I couldn’t shake the sense of helplessness I’d felt in the middle of that field, even days later.
Although my wheelchair has allowed me to be fairly independent, I still need assistance with day-to-day things like showering and dressing. I know there will always be things I’ll need help with, things I won’t be able to approach or avoid on my own. The upside? I got rid of any sense of modesty super-early in life.
I was seven years old when I got my first wheelchair and I can still remember the distinct sense of freedom it gave me. When I turned the power on and started zooming around, I realized I could finally go where I wanted. I could do what I wanted. It was, essentially, the moment my life actually began.
My mom tells me all the time about that day: I just kept repeating, “Thank you, thank you, thank you.”
Before my wheelchair, my parents had to carry me everywhere or I had to use my walker, which meant I wasn’t very fast. The wheelchair allowed me to keep up with my friends on the playground. That may sound like something small, but as a kid, recess is basically your entire life. I could zoom from the swings to the basketball court like a pro. Basically, I felt “cool.” Like the other kids.
When I turned the power on and started zooming around, I realized I could finally go where I wanted.
But as I got older, I started to notice just how different I was from my peers. I’d see them hop in their cars to go to an amusement park or the movies, leaving me feeling like an outsider.
My parents were always unbelievably loving and supportive, but the last thing I ever wanted was to be a burden on anyone. The teen years are rife with their own sets of challenges, regardless of whether you are able-bodied or not.
On top of having to rely on other people, I was uncomfortable about asking for help.
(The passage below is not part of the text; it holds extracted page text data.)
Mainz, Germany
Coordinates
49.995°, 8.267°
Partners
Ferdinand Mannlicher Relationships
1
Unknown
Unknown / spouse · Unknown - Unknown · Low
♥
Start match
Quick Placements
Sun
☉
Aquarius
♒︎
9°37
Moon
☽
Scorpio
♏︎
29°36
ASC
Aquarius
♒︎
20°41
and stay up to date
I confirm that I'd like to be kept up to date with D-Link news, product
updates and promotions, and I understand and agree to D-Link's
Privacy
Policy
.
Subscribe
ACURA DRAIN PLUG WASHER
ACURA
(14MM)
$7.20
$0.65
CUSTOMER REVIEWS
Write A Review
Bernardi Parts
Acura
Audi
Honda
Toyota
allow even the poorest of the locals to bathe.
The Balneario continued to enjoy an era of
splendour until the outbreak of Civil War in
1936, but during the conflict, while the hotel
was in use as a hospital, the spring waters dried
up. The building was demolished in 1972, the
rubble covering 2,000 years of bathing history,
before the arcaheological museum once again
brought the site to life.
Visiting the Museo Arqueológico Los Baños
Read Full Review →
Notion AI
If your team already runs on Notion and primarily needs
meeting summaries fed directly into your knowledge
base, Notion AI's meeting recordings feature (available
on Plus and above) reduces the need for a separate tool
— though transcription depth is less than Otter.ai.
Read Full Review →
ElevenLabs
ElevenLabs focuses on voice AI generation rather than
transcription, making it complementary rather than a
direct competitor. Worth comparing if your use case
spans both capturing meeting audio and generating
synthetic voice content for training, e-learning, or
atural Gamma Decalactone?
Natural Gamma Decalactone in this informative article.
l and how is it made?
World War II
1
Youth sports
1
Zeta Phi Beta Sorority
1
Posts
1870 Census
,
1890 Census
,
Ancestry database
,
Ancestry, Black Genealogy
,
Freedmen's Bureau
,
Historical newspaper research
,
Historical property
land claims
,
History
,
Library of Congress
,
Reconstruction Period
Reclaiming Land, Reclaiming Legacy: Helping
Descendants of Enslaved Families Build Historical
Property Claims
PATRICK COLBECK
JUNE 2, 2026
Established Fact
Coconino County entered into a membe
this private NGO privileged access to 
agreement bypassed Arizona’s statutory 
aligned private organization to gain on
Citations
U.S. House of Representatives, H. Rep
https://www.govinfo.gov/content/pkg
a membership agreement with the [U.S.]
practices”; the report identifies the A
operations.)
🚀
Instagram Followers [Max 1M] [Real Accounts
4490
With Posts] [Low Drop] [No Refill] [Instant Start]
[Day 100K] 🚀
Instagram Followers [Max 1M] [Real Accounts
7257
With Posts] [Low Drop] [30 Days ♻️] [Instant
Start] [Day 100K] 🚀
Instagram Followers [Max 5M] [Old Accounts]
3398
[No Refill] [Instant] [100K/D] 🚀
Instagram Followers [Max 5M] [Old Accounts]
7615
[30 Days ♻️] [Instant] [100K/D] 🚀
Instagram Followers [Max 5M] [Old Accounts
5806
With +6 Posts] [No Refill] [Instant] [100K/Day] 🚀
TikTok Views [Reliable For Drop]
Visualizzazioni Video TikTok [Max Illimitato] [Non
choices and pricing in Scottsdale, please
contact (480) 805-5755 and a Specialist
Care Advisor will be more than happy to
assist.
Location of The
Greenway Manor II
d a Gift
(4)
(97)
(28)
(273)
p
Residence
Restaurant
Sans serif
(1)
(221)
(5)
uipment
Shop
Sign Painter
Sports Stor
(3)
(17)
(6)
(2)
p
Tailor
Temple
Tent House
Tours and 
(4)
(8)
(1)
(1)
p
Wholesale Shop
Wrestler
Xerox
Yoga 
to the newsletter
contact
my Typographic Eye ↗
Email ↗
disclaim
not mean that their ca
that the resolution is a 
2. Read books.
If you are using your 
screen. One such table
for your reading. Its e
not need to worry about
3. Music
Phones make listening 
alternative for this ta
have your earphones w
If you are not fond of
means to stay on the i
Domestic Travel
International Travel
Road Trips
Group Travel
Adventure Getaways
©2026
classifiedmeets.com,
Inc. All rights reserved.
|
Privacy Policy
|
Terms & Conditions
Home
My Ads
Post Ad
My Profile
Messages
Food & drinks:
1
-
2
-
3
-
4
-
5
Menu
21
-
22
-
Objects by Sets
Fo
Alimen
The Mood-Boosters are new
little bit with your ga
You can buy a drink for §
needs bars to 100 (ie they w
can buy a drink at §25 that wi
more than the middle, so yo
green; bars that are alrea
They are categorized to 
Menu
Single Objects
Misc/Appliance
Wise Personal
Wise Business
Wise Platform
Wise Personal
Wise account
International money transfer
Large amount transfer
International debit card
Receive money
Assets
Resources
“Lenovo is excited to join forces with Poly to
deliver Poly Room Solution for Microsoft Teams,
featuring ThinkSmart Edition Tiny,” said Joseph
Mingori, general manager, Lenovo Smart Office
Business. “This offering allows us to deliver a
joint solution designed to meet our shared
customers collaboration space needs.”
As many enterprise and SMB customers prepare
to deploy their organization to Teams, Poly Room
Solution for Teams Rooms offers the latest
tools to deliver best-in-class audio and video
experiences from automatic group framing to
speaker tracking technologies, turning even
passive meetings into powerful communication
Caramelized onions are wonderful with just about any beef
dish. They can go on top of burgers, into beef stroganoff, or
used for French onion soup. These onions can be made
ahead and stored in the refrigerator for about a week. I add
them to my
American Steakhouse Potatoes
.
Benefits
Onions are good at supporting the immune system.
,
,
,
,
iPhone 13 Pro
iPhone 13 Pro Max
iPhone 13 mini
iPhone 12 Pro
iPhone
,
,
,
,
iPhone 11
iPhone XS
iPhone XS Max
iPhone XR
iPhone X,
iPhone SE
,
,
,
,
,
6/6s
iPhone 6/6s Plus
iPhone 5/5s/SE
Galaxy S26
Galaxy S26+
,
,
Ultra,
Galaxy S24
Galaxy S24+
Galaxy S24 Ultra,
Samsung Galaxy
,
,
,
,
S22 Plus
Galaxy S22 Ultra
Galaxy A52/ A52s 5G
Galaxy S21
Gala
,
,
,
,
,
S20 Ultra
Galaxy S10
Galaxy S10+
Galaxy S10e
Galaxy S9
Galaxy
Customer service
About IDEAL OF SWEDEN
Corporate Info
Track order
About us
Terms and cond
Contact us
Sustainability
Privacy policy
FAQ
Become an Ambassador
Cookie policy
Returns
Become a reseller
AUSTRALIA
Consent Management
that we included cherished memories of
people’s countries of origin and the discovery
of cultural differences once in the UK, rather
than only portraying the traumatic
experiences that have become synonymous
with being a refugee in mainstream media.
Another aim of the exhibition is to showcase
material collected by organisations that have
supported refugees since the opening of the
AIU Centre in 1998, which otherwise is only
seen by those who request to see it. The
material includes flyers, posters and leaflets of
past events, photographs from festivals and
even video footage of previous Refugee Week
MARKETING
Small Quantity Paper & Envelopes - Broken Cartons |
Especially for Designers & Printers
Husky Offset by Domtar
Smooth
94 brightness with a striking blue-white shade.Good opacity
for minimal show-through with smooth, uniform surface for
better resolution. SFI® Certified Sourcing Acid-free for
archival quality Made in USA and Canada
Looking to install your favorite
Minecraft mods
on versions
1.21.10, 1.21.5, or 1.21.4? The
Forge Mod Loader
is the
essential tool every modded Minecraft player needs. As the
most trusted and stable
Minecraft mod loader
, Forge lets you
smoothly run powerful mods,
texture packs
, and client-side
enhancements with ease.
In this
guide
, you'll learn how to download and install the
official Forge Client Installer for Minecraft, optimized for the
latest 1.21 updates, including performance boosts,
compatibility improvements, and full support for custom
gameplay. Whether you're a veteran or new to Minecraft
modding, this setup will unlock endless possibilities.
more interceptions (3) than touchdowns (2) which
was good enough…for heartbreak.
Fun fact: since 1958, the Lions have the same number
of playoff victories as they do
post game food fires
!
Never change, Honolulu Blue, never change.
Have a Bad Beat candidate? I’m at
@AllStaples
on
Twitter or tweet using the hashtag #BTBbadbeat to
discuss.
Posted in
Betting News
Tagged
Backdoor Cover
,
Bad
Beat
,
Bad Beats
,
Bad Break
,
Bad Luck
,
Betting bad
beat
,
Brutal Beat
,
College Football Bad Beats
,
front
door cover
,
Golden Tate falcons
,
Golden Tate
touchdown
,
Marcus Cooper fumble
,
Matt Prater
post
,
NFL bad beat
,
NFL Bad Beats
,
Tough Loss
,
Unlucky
Teenagers notoriously want independence, but my case was so different. It was literal.
All of these memories came crashing back when I found myself stuck on that soccer field. It wasn’t just about having mobility and physical freedom; it was about the need to overcome an emotional sense of helplessness.
I was forced to come to terms with my physical disability as a teen, and being stranded in that field forced me to come to terms with it all over again. I really thought these feelings were well behind me, but I was wrong.
For so long, I equated asking for help with a lack of independence; I thought if I asked for help—even just a little bit—then that meant I was giving up all the independence I’d carved out for myself. But that day, while I strained to gain some perspective, I realized something pretty poignant: Maybe things don’t have to be so black and white? Maybe I can ask for help and still maintain my independence?
I really thought these feelings were well behind me, but I was wrong.
I decided that it wasn’t a sign of weakness to ask for help; it’s a sign of strength. First of all, people want to help. Second, it actually makes me feel powerful when I use my voice to assert what I need. It makes me feel as though I’m more in touch with myself than I ever was as a teen, when I’d let my uncertainty and worry get in the way of my success.
Everyone—people in wheelchairs, athletes, everyone—has their own set of challenges. No matter what yours are, asking for help is part of the process of finding strength and taking your own healthcare in your hands. That’s brave and that’s beautiful.